* The problem
All of the data should be given again word for word, though the images are to be left out.

* Data for this task
+---+

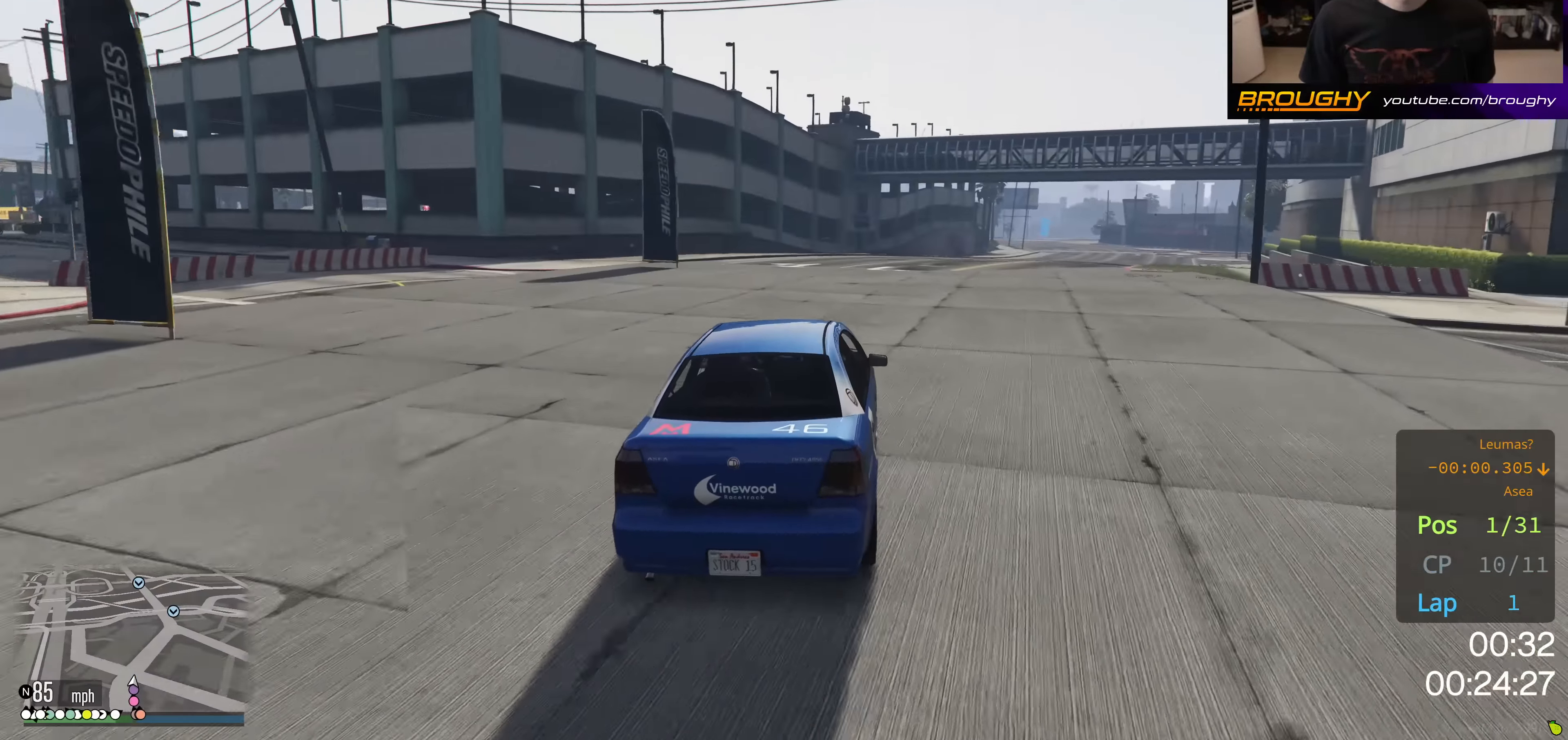
{"buttons": ["R2"], "left_stick": "right", "right_stick": "center", "events": [[33, "left_stick", "center"], [150, "left_stick", "right"], [300, "left_stick", "down-right"], [417, "left_stick", "right"]]}
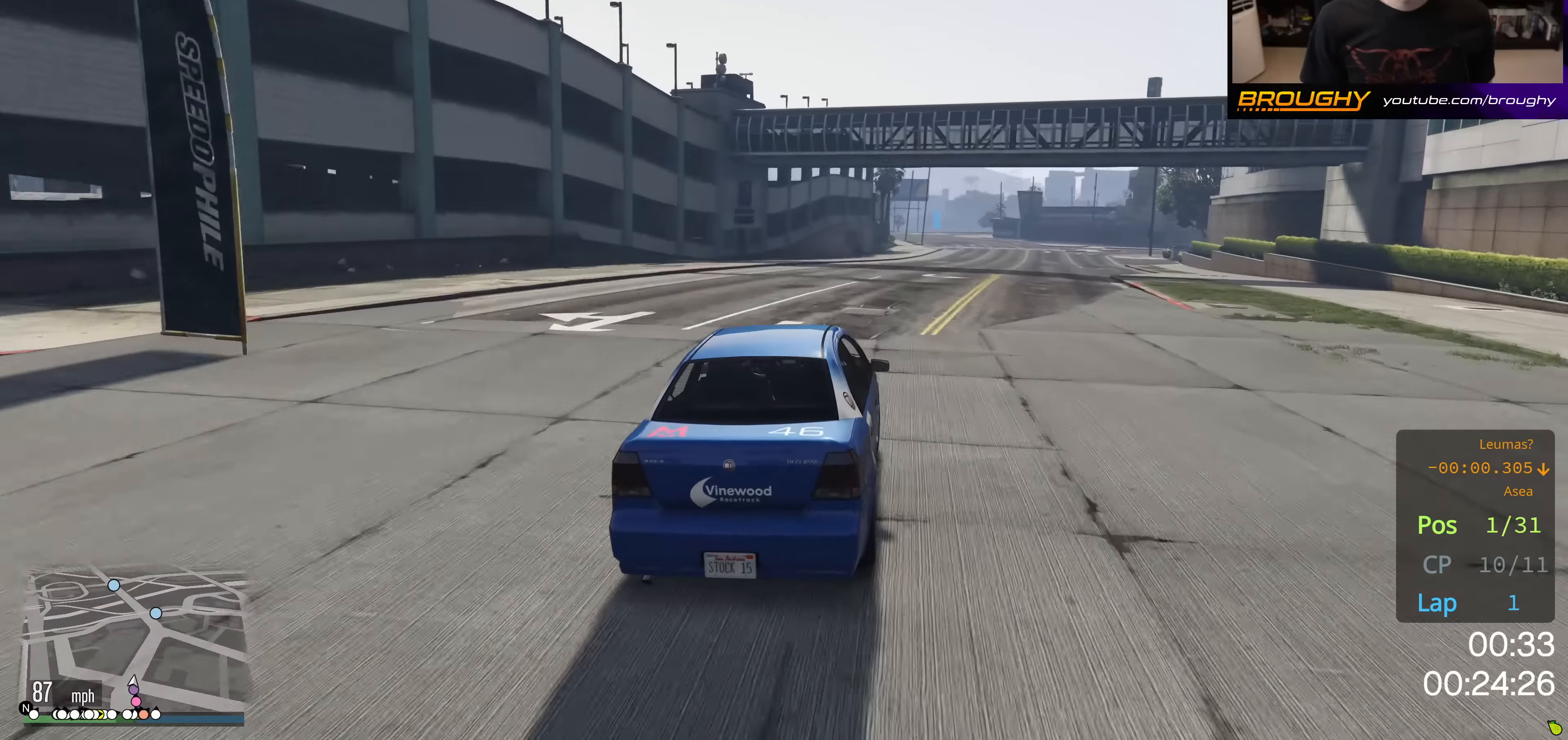
{"buttons": ["R2"], "left_stick": "center", "right_stick": "center", "events": [[67, "left_stick", "center"], [234, "left_stick", "right"], [401, "left_stick", "center"]]}
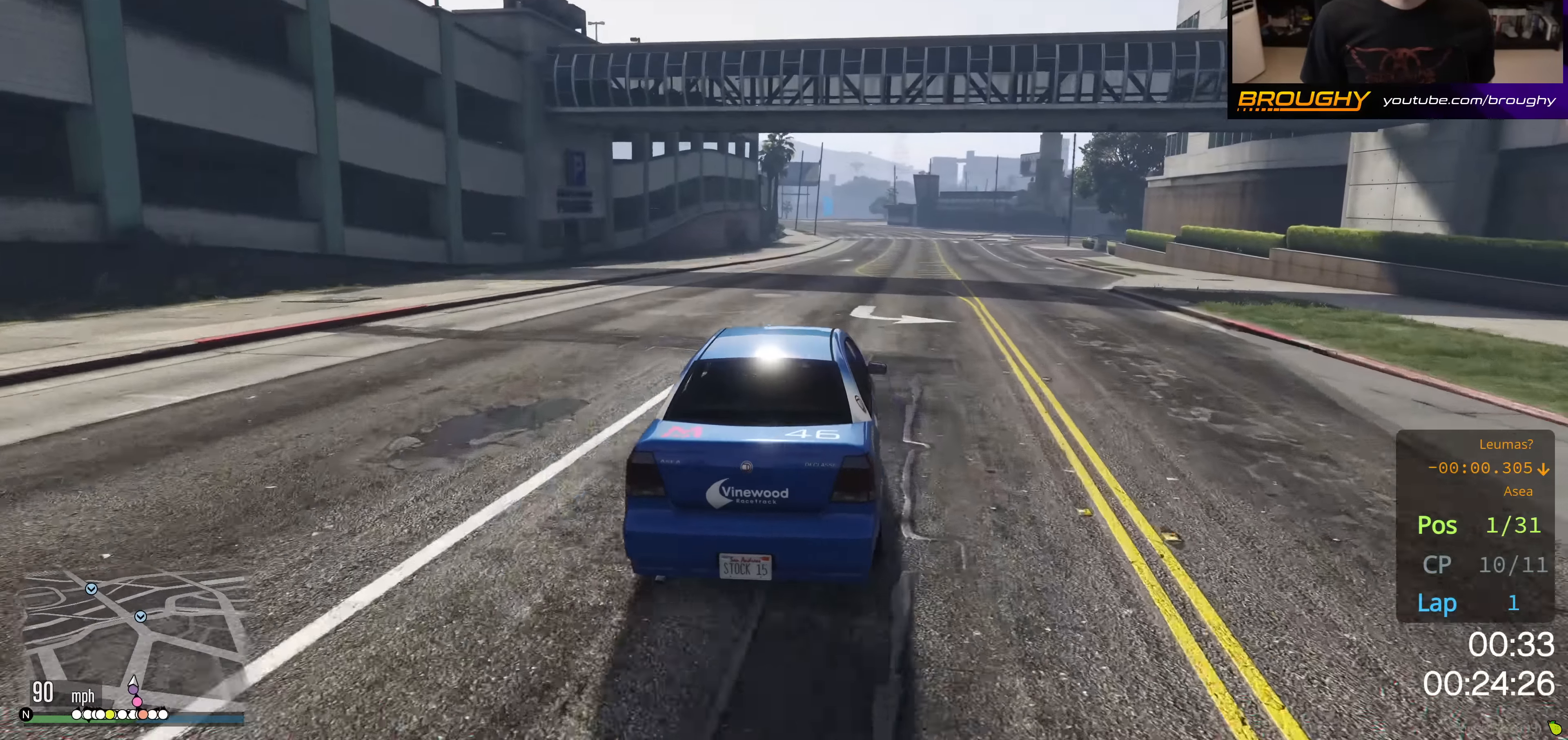
{"buttons": ["R2"], "left_stick": "center", "right_stick": "center", "events": []}
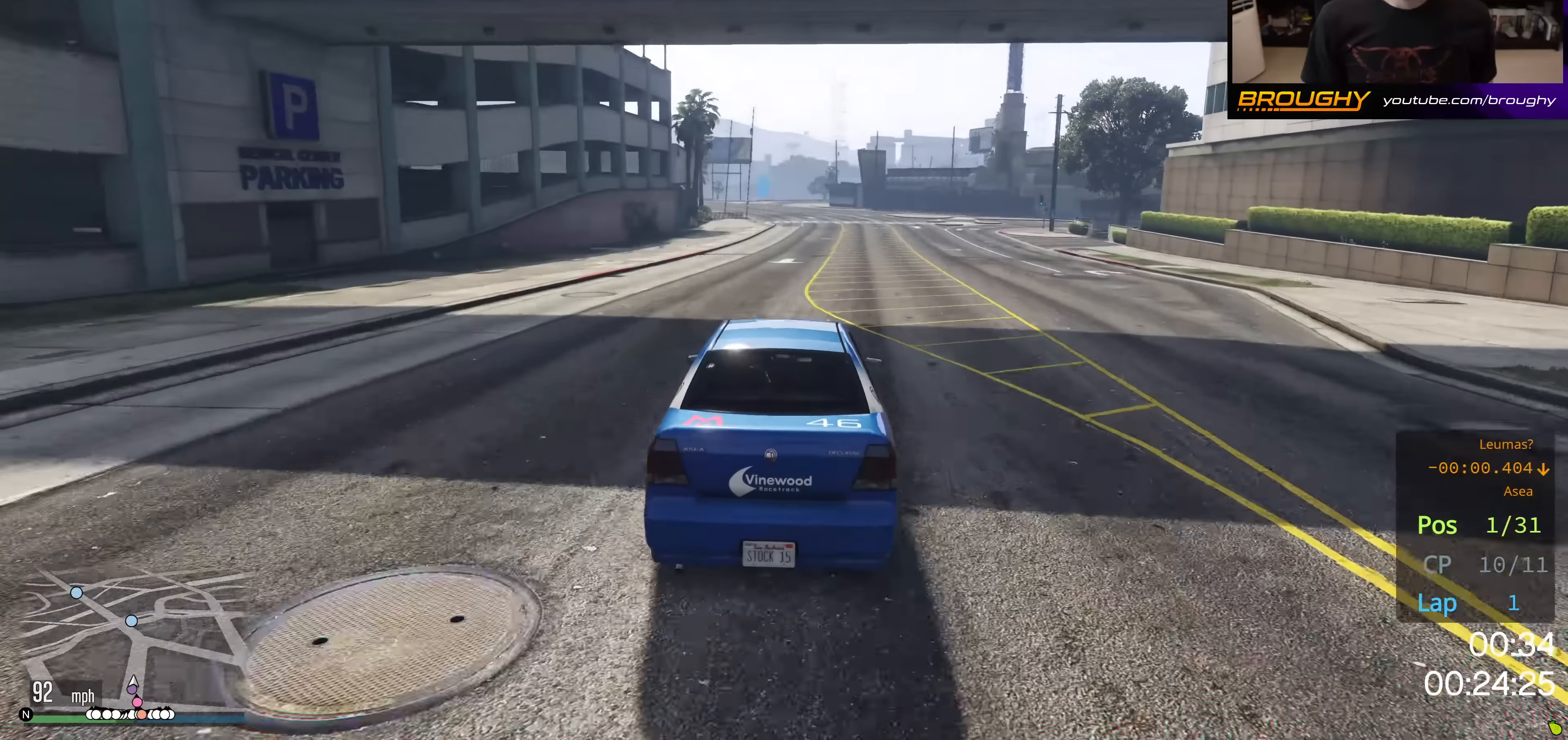
{"buttons": ["R2"], "left_stick": "center", "right_stick": "center", "events": []}
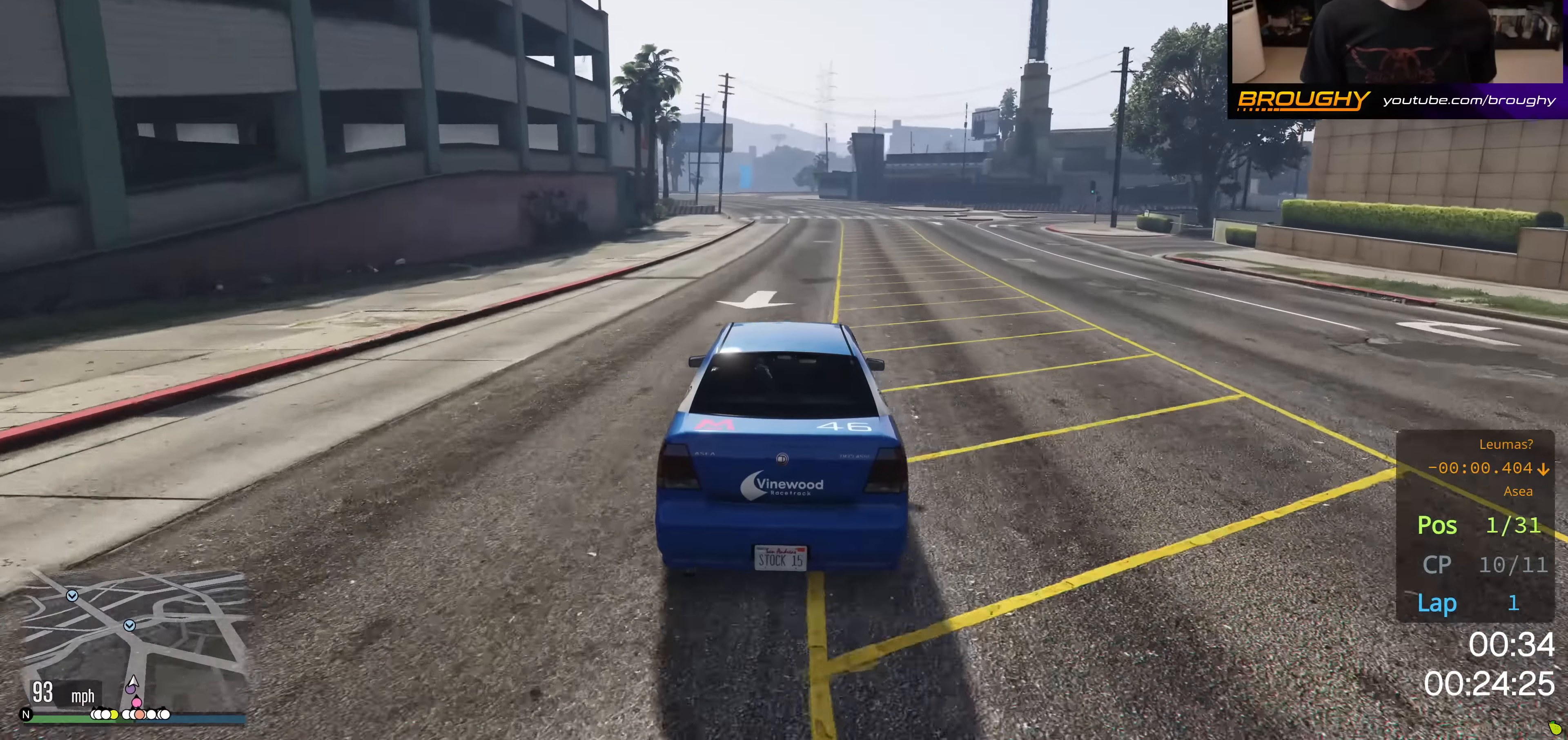
{"buttons": ["R2"], "left_stick": "center", "right_stick": "center", "events": []}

+---+

* Task answer
{"buttons": ["R2"], "left_stick": "right", "right_stick": "center", "events": [[33, "left_stick", "center"], [150, "left_stick", "right"], [300, "left_stick", "down-right"], [417, "left_stick", "right"]]}
{"buttons": ["R2"], "left_stick": "center", "right_stick": "center", "events": [[67, "left_stick", "center"], [234, "left_stick", "right"], [401, "left_stick", "center"]]}
{"buttons": ["R2"], "left_stick": "center", "right_stick": "center", "events": []}
{"buttons": ["R2"], "left_stick": "center", "right_stick": "center", "events": []}
{"buttons": ["R2"], "left_stick": "center", "right_stick": "center", "events": []}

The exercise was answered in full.